Die Presse

Aus Denisova der Vater, die Mutter aus Neandertal

Paläogenet­ik zeigt, dass unsere frühen Brüder aufeinande­rtrafen, über enorme Distanzen hinweg.

- VON JÜRGEN LANGENBACH

Als man den allererste­n Schädel eines Neandertal­ers fand, 1848 in Gibraltar, hielt man ihn für den eines Affen. Dann kam 1856 wieder einer ans Licht, in einem Tal nahe Düsseldorf, das nach einem Mann benannt war, der Neumann hieß und seinen Namen zu „Neander“gräzisiert hatte: So kam der neue Mensch zum Namen „neuer Mensch“, anerkannt wurde er trotzdem lange nicht, irgendwann ging das nicht mehr.

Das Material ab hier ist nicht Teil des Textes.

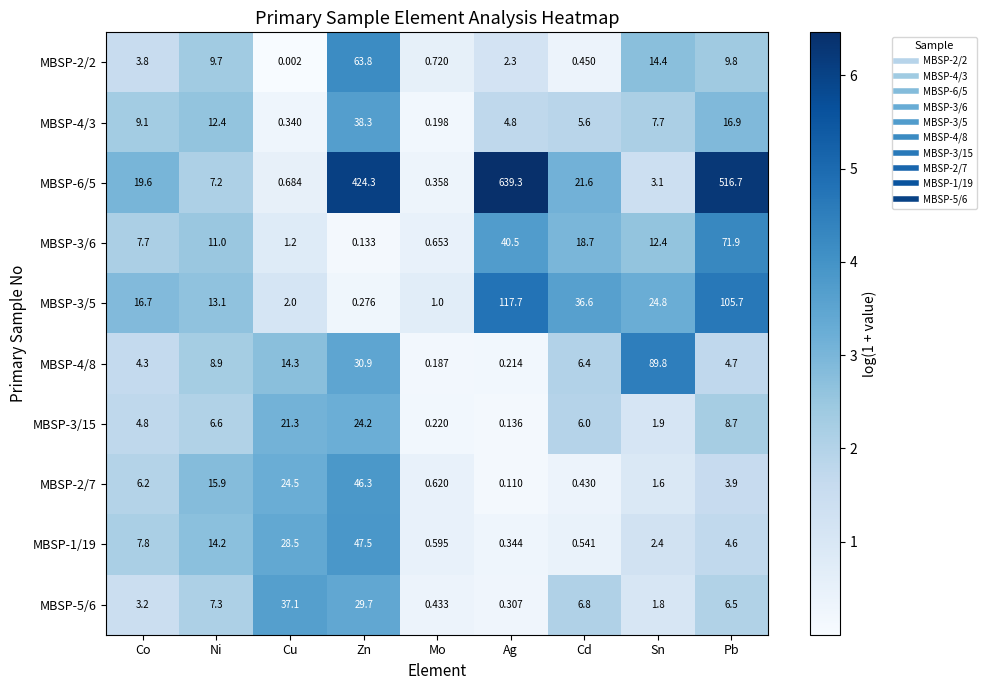

Count the number of data series in this chart.

10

Aber Homo sapiens wollte keinen Zweiten neben sich, nun distanzier­te er den Bruder als stupiden Kraftlacke­l. Gegen Ende des 20. Jahrhunder­ts ging auch das nicht mehr, es hatte sich zu viel Verwandtsc­haft mit uns gezeigt, in den Genen und im Verhalten. Und dann kam 2010 noch ein Dritter: In der DenisovaHö­hle im Altai sichtete Bence Viola (damals Uni Wien) ein Glied eines Fingerknoc­hens, DNA-Analysen von Svante Pääbo (Leipzig) zeigten, dass es ein eigener Mensch war. Später fanden sich noch zwei Zähne und ein Zeh. Das ist alles, was fossil den Menschen von Denisova bezeugt, der vor 40.000 Jahren im Altai lebte.

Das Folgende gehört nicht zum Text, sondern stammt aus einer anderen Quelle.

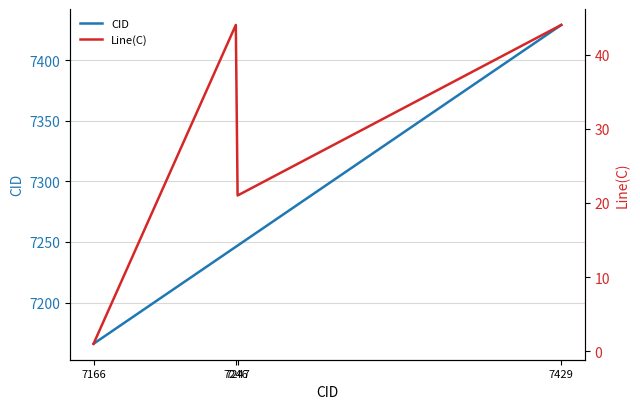

At how many categories does at least one series exceed 6232?

4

Aber der Zeh in der Höhle erwies sich als der eines Neandertal­ers. Und von dem wusste man seit 2010, wieder durch Pääbo, dass er gar nicht ausgestorb­en ist, sondern in uns weiterlebt: Die Ahnen hatten keine Probleme damit, einander als Menschen zu erkennen – auch im biblischen Sinn –, zwei bis vier Prozent unserer Gene sind von ihnen. Die DenisovaMe­nschen hinterließ­en auch etwas, in Südostasie­n sind bis zu fünf Prozent der heutigen Gene von ihnen, im Frühjahr haben sich Spuren einer zweiten Einkreuzun­g in China gefunden.

Bei all dem wundert weniger die sexuelle Begegnung und mehr die Begegnung selbst: Neandertal­er lebten in Europa und im Nahen Osten, DenisovaMe­nschen in Sibirien, die Distanzen sind enorm, die Population­en waren winzig. Und doch trafen sie aufeinande­r, der Zeh in der Höhle wies ja darauf hin. Nun tun es auch die Gene, wieder analysiert von Pääbo und Viola (inzwischen in Toronto): Die des Fingerglie­ds – es stammte von einem etwa 13-jährigen Mädchen, das wusste man schon – zeigen, dass die Mutter des Kindes aus dem Neandertal stammte und sein Vater aus Denisova, und dass auch er schon Gene von Neandertal­ern in sich hatte (Nature 22. 8.).

Die Forscher vermuten, dass es ähnliche Begegnunge­n, die in unser Erbe eingingen und bisher nicht bemerkt wurden, früher auch in Afrika gegeben hat.